How badly has the COVID-19 pandemic impacted our banks? A quick look at recently released data on hardship-induced loan deferrals tells some of the answer. And it’s a pretty bleak picture for most of our lenders.

The banks and other lenders continue to trade at a considerable discount to historical price to book ratios due to the risk of material credit losses resulting from the COVID-19 induced recession. One of the difficulties in assessing the risk of credit losses and capital destruction is the APRA provisions extended to approved deposit taking institutions allowing them to exclude loans that are accessing hardship provisions from arrears data. This provision was originally expected to end in September, but was extended to the end of March 2021 in an announcement from APRA during July.
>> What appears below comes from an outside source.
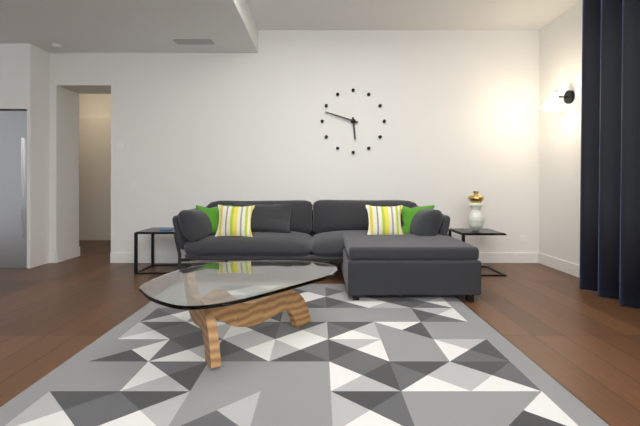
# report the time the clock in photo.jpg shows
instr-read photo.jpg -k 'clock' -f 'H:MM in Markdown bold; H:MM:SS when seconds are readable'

APRA recently released data showing the volume and value of loans for each of the banks that had been allowed to temporarily defer repayments as at the end of June and the end of July. Given that loans that are currently utilising hardship provisions provided by the banks in response to the COVID-19 pandemic are also likely to be the loans at the greatest risk of default, this data provides some comparative insight into the risk of material capital loss in the loans books for each bank.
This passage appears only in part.